1/06/2004 10:27:19 PM|||Travis|||
Back

Another tango with the airline system, and I have pulled out ahead. On my flight over to Spokane, not only did I snag a free ticket to anywhere in the contigous US, I also got a direct flight to Missoula, saving me from a horrid ride on a Greyhound Bus. I still lost my busfare, but who cares. Flying beats busing any day of the week.

So how was the trip? Pretty drunken. And high. It was pretty much like old times with the high school crew, except that some of them have actual jobs now with responsibilities. Some work for the government, others for the school... its wierd to watch everyone grow up. Soon someone will get married, and then its all over. We will have officialy moved on to the next phase of life- good ole family raisin'.

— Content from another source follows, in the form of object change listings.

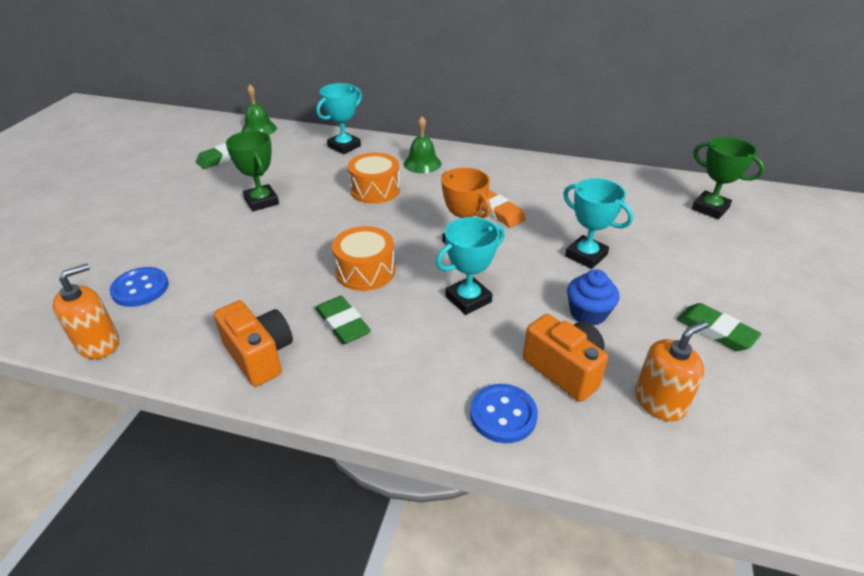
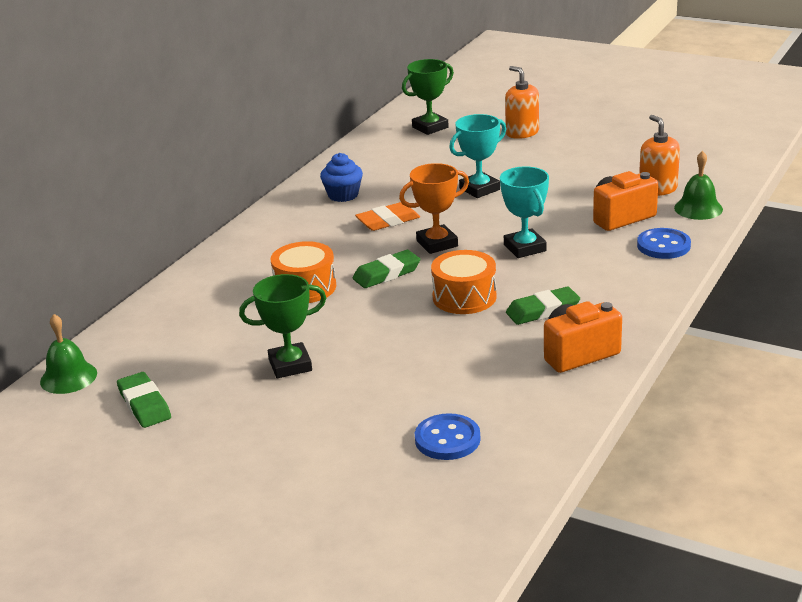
camera: 75 degrees left, 10 degrees down
orange soap dispenser [52,263,119,359] -> orange soap dispenser moved to [505,66,539,139]
turquoise trophy [316,83,362,154] -> none
green bell [403,116,441,173] -> green bell moved to [674,151,723,220]
blue cupcake [567,269,620,326] -> blue cupcake moved to [320,153,363,202]
green eraser [677,303,761,351] -> green eraser moved to [353,250,420,288]

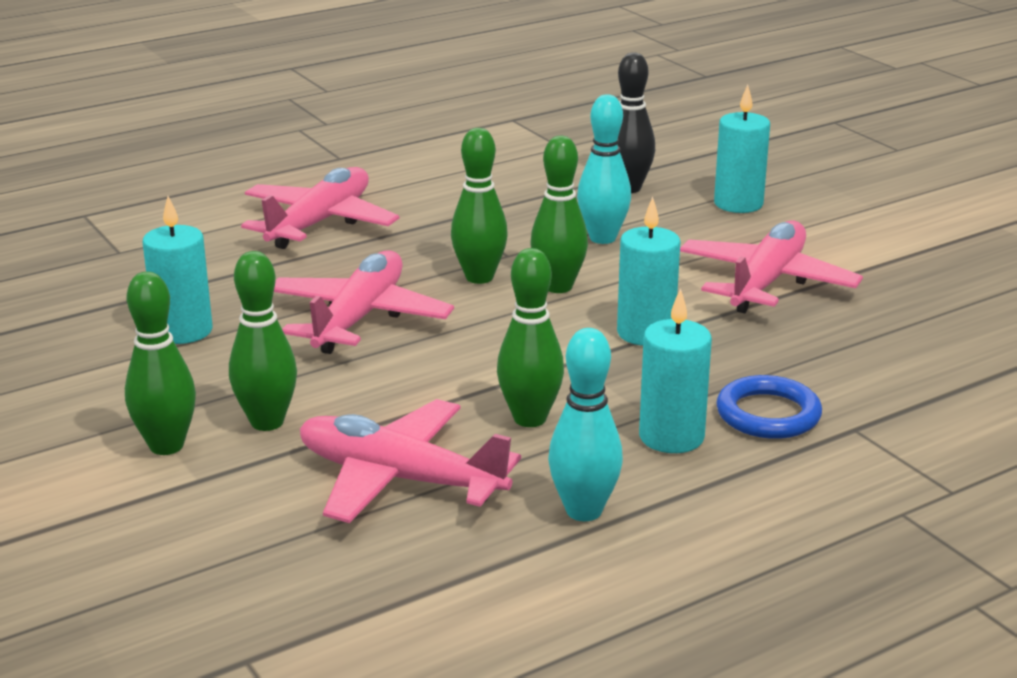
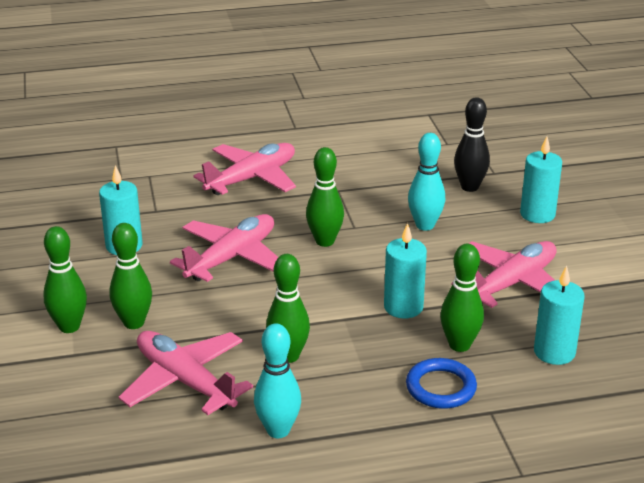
camera: 20 degrees right, 5 degrees up
green bowling pin [530,136,588,293] -> green bowling pin moved to [440,243,484,352]
turquoise candle [639,288,712,453] -> turquoise candle moved to [534,266,585,365]

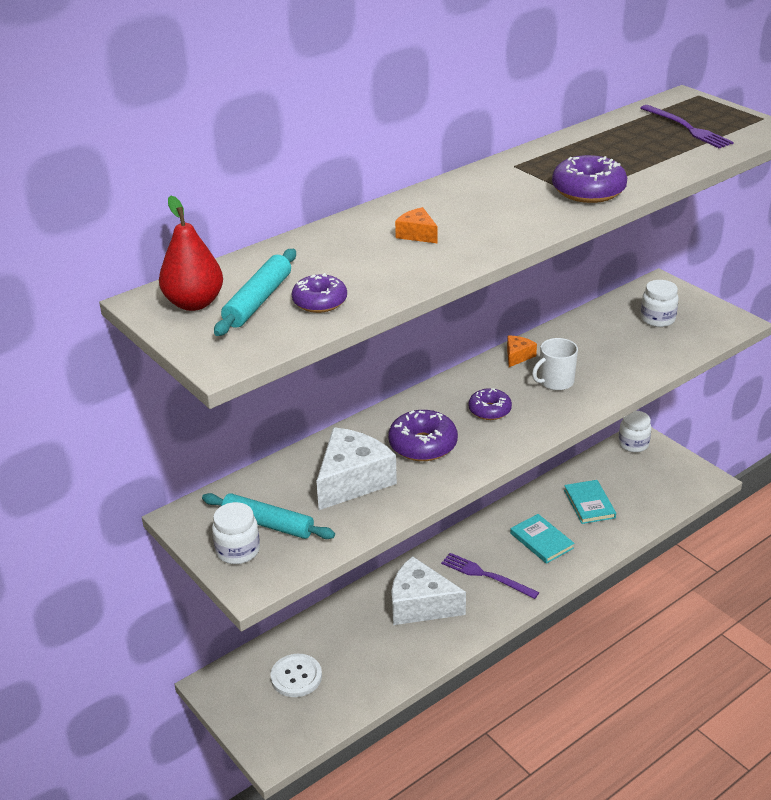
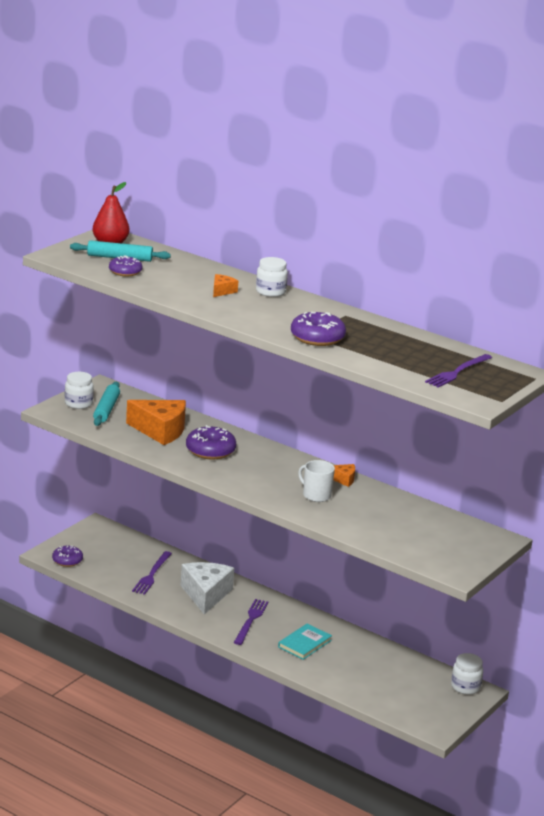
camera: 70 degrees right, 10 degrees down
white button [270,654,322,697] -> none
white cheese [316,427,397,510] -> orange cheese [126,400,186,445]
purple donut [468,388,512,420] -> purple donut moved to [52,546,83,567]
turquoise book [564,480,616,524] -> none
white jar [640,280,679,327] -> white jar moved to [256,257,288,297]
none -> purple fork [132,551,172,595]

Getting some snow was lots of fun. And getting thrown back into the old social hierarchy is great, expecially because I am the big CA man now and have lots of crazy ideas and thoughts to share. It was actually depressing coming back to CA and seeing my apartment in shambles (Jake was left alone for a week or so... bad idea) and the same old problems staring me in the face (bills and Gnostic Labs). I am still partially convinced that the solution to my problems could be to become a hippie and just bum around the nation for a while. Why the hell am I in such a rush? I should just chill the fuck out, and make a video about being a fucking stoned hippie that does nothing. If I am smart, I could even get welfare and unemployment checks from uncle sam to finance the trip.

I would really need a good video camera though, that would kick ass. I see that they have digital cameras that save to DVDs for around 500 bucks. That is getting into range, expecially if I can make some money at the Bacarra bar. Oh shit, Bacara. That is another can of worms right there.

So the Bacara tells you, first thing, that you have to work weekends and holidays, period. So what do I do my first holiday? Why I buy a ticket to go home of course. This pisses of people in the bar who then have to work while the new guy gets off, so my social status in the bar group is dropping like a rock. Perhaps the manager will still give me a shot, at least I still have a bank and a key. If it all goes to hell, maybe I can take the 200$ bank and run to mexico.

Yon's cabin was plush, right on the water on Flathead lake. Its about three stories and fully furnished with a pool table and plenty of beds. God damn, and the snow was falling non-stop since we pulled in. It was fucking great. It was cold too, which was cool because I hadn't felt that cold for a while.

Boarding was awesome as well, because of all the snow and the short lift lines. We also took copious breaks, making sure to load up on Irish Coffee (that is coffee + whiskey) so that we have some liquid courage. It made for much better riding.

So yea, here I am. Somewhat depressed at the fact that I am again out here in CA without my good old pals. I never have fully recovered from losing my entire social circle, and I fucked myself over once again when I cut myself off from my friends to work on the game and live in Goleta. When I look over all that I have traded for this game company.... it pisses me off. And shows that I need to make those sacrifices worth something.

But after this game, fuck it. I am becoming a hippie.